* begin GIVEN RECORDS *

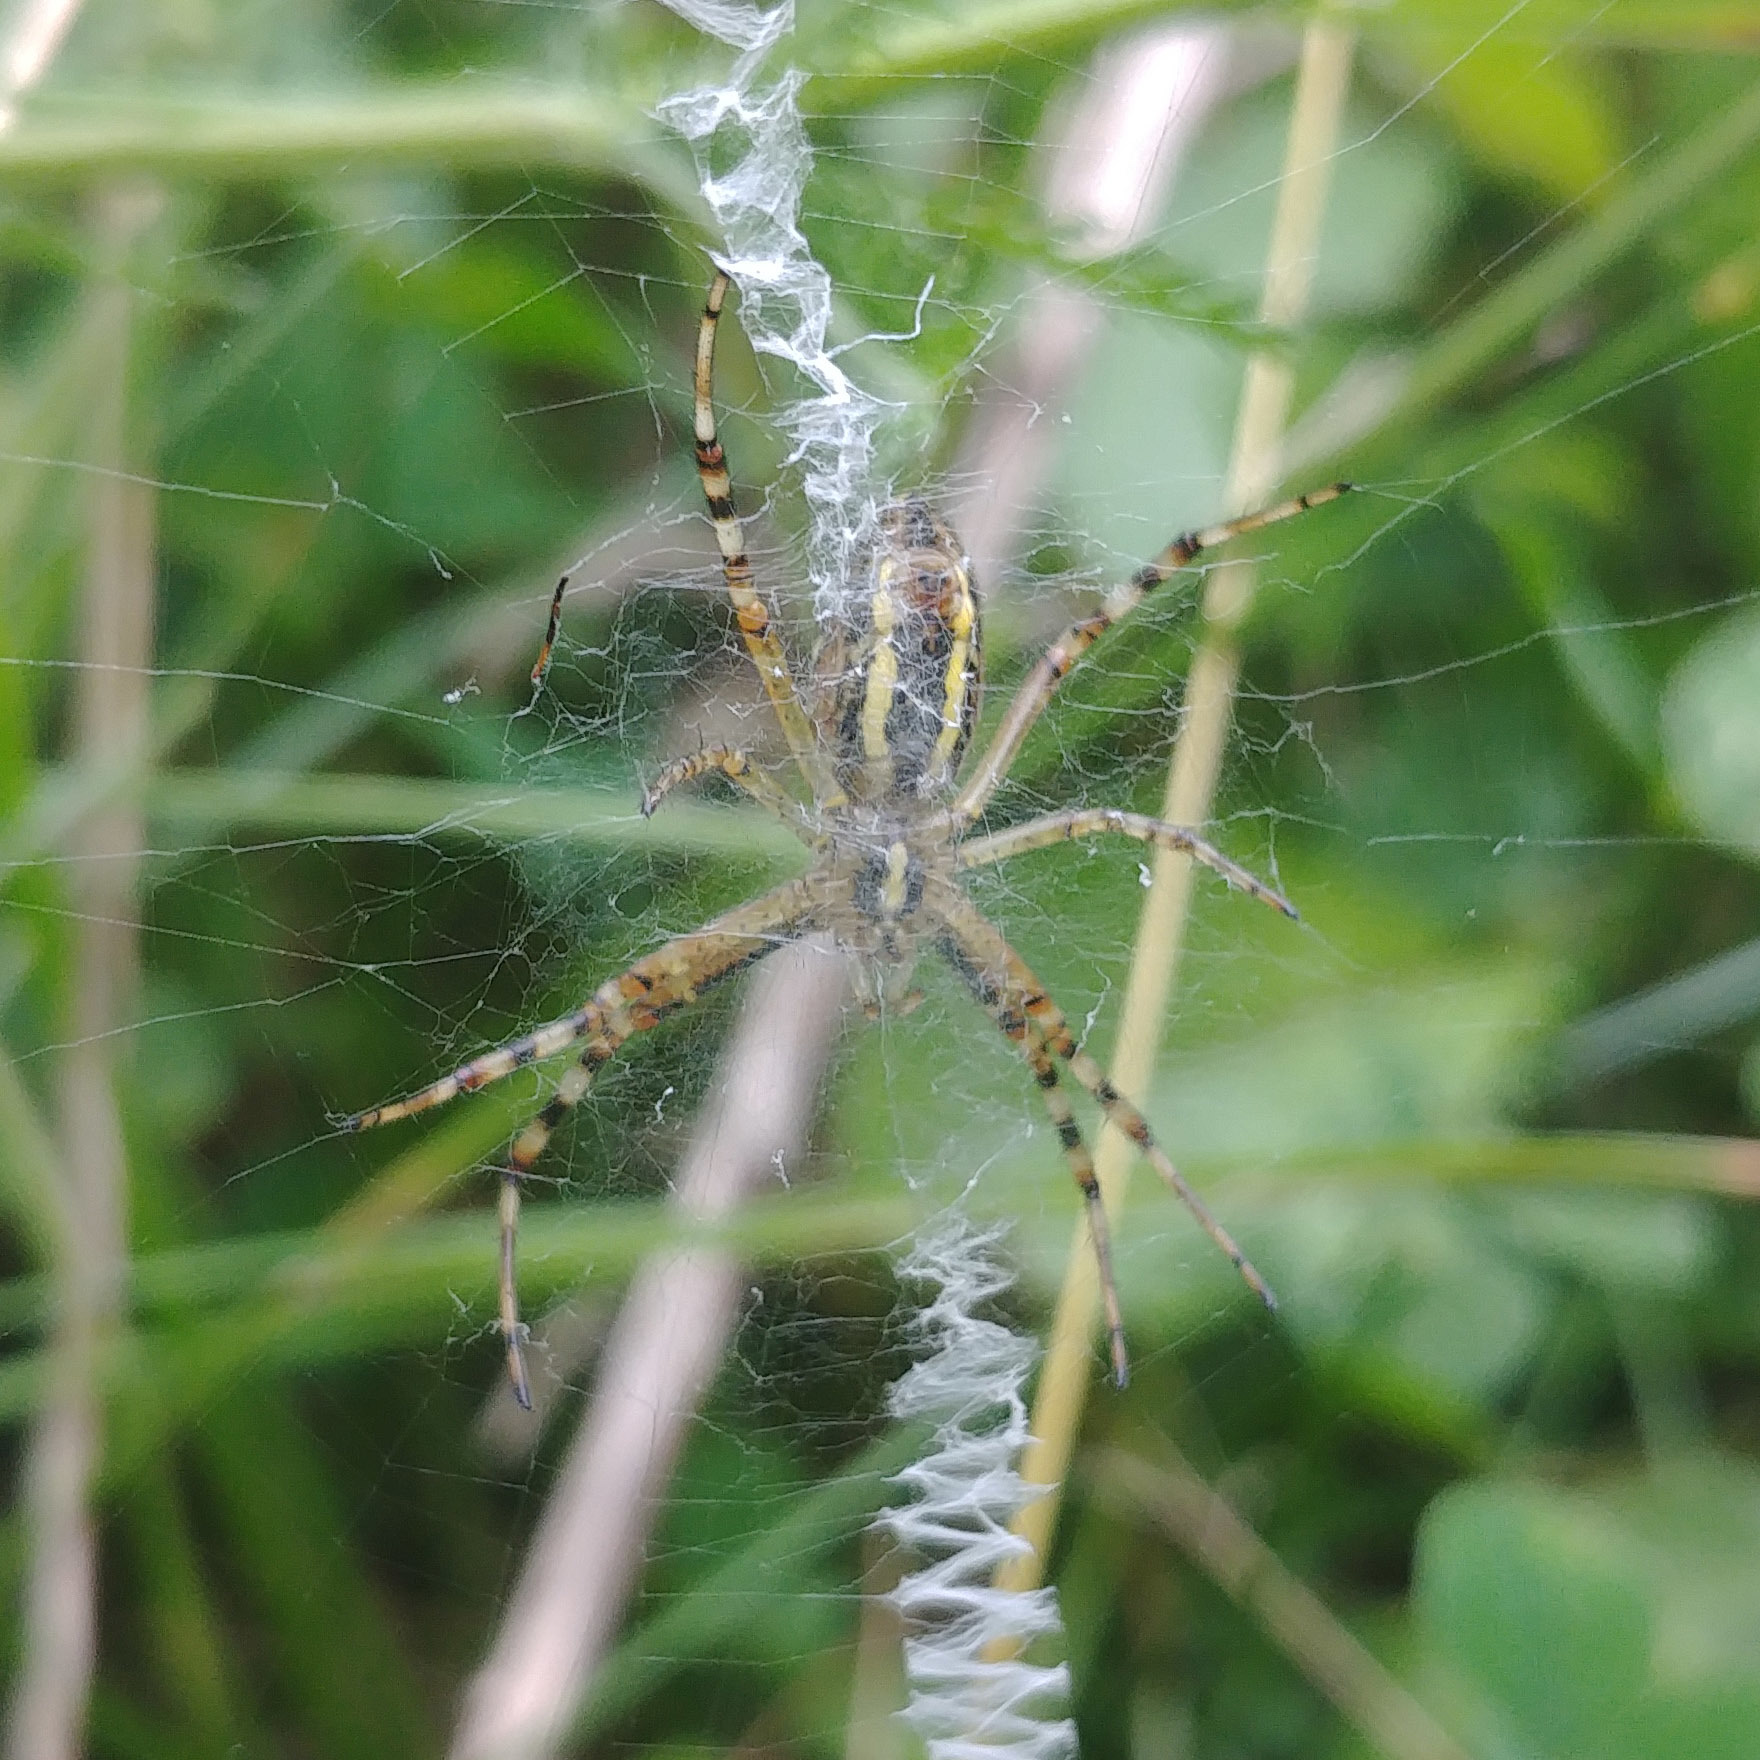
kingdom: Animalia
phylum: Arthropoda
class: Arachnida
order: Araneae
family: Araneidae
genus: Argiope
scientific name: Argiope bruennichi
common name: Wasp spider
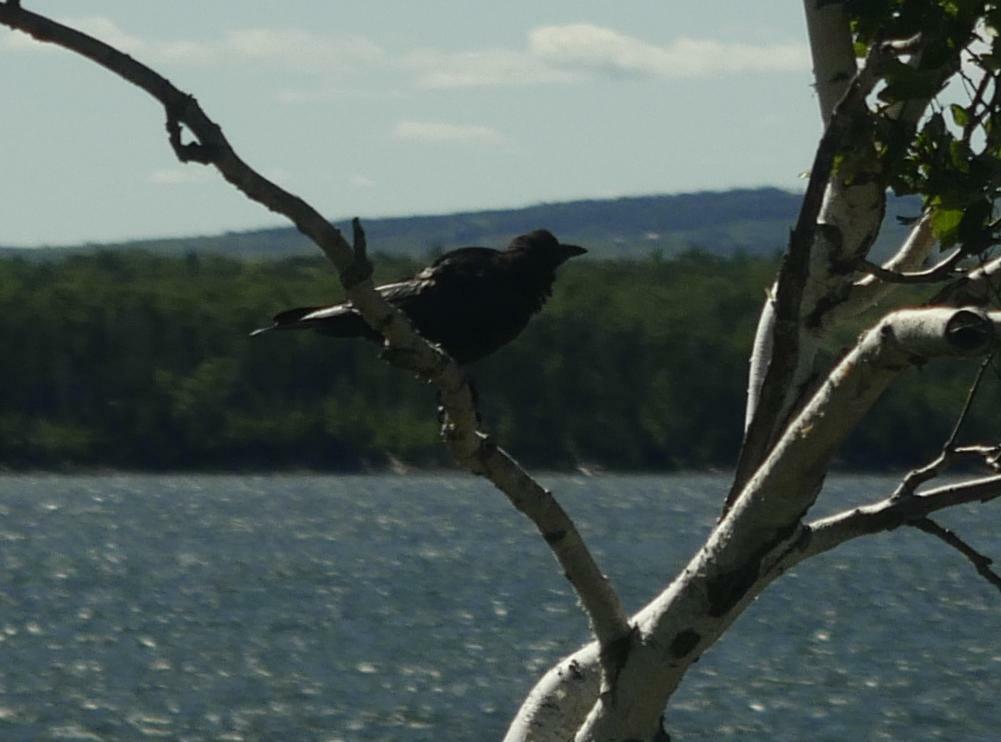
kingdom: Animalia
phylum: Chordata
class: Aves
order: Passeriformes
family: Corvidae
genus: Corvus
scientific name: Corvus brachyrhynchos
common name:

* end GIVEN RECORDS *

• _WRITTEN PROBLEM_
Write out every line of the records again, changing "common name" to "vernacular name" and keeping everything else the same. Leave the pictures out.

• _REPLY_
kingdom: Animalia
phylum: Arthropoda
class: Arachnida
order: Araneae
family: Araneidae
genus: Argiope
scientific name: Argiope bruennichi
vernacular name: Wasp spider
kingdom: Animalia
phylum: Chordata
class: Aves
order: Passeriformes
family: Corvidae
genus: Corvus
scientific name: Corvus brachyrhynchos
vernacular name:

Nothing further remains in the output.